[[ GIVEN PASSAGE, beginning ]]

Hindustan Times (Lucknow)

Why Brian Lara and Usain Bolt records will fall

- Atanu Biswas letters@hindustant­imes.com ▪

KOLKATA :In August 1884, Australia’s Billy Murdoch became the first batsman to score a double hundred in a test match. It was 46 years later that Andy Sandham from England became the first player to score a triple century in this format of the game. It took another 74 years before Brian Lara reached an individual score of 400 while batting against England at Antigua Recreation Ground, St John’s.

So, will we ever get to see a batsman cross the 500 figure in test cricket?

The same question can be posed vis-à-vis other sports as well. Exceptiona­lly gifted sportspers­ons will keep pushing to improve existing records. But this pursuit of excellence will hit an upper limit of human performanc­e at some point.

For example, people will never be able to run 100 metres in a second.

Is it possible to predict what these limits will be?

Mathematic­al models around the concept of asymptotic values can help us answer this question.

Put simply, a variable is said to take an asymptotic value of zero if it gets increasing­ly close to zero with time, but never reaches the actual figure at any point of time. So, if one were to build a suitable model which plotted records in sporting events along with the time (from the advent of the event) when they were achieved, one could get an estimate of what the all-time best performanc­es can be.

In 2002, using world record data on 100m run from 1964-2002, the author and his collaborat­or Professor Jean-Francois Angers of the University of Montreal, Canada, tried to find out the answer to this question, using a methodolog­y called the regression spline model (the details of which are best avoided in a mainstream newspaper). We obtained the values of the possible world record in men’s 100m at 2020.

The findings were published as a research paper in 2002 in the Brazilian Journal of Probabilit­y and Statistics (volume 16, pages 25-38). In that study, we obtained the world record value of 2020 as 9.57 seconds, and that in 2100 to be 8.79 seconds. Today, at the beginning of 2019, we are surprising­ly close to the predicted world record value for 2020; the present value of this record is 9.58 seconds! (See Chart 1)

Let us come back to the question of best cricket scores in tests and ODIs. An asymptotic value of what the best test and ODI scores can be estimated by fitting a mathematic­al model (the Shifted Exponentia­l Model has been used here) along with a large number for the time-period of the sport. If one were to take months as the unit of time for tests and ODIs, we are currently in the 1535th and 577th month. The asymptotic value can be found by assuming the number of months to be a million. These calculatio­ns give us the value of 417 and 301 for test and ODIs respective­ly. (Chart 2)

Does that mean that nobody will ever score a 500 or a 450 ever in a test inning? Not necessaril­y. We should remember that we are dealing with champions here. In statistica­l language, we call them “outliers”, who are not explainabl­e by the standard rules that are applicable to billions of common people. If that happens, the poor statistici­an might need to recalculat­e the asymptotic highest test score or asymptotic 100m world record afresh.

[[ GIVEN PASSAGE, end ]]
[[ EXTRACTED RECORDS, beginning ]]

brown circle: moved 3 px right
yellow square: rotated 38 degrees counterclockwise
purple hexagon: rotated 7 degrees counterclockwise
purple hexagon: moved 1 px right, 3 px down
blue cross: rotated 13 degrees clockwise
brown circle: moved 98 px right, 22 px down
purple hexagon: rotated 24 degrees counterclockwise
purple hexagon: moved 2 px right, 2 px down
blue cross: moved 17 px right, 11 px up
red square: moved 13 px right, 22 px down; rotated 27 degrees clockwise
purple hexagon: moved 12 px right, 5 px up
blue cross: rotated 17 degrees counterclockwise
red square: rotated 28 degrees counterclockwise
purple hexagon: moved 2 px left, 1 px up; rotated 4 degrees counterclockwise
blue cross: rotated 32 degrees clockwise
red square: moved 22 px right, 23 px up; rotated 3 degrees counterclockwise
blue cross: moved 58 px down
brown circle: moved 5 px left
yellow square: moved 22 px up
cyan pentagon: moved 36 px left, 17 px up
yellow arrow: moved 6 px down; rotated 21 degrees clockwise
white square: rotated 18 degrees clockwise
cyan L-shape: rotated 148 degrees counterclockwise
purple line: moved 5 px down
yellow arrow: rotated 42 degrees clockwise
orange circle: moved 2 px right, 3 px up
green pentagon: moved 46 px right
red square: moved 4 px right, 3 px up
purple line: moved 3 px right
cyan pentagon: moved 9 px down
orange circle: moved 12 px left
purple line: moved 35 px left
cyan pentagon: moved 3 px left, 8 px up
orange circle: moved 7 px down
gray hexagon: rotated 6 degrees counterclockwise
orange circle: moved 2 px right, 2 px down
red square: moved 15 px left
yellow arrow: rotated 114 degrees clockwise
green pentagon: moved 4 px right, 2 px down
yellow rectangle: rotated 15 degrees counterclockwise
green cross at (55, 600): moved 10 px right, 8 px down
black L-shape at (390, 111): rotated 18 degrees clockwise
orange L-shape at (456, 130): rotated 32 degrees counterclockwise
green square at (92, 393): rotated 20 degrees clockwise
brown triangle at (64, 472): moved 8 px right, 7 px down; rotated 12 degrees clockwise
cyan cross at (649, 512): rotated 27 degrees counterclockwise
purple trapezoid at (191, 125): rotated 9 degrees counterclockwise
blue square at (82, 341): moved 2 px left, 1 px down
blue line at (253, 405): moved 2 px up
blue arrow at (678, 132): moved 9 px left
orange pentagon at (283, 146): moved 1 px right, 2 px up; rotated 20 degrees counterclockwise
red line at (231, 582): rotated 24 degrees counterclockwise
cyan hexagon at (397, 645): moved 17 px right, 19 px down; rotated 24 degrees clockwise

[[ EXTRACTED RECORDS, end ]]

**TASKS FOR THIS EXERCISE:**
**A)** In the article on sports records, what world record for the men's 100m in 2100 did the 2002 study obtain?
**B)** Please reproduce the article on sports records word for word, everything from "KOLKATA :In August" down to "Ground, St John’s.".
The records can be ignored.

**YOUR RESPONSES:**
**A)** 8.79 seconds.

**B)**
KOLKATA :In August 1884, Australia’s Billy Murdoch became the first batsman to score a double hundred in a test match. It was 46 years later that Andy Sandham from England became the first player to score a triple century in this format of the game. It took another 74 years before Brian Lara reached an individual score of 400 while batting against England at Antigua Recreation Ground, St John’s.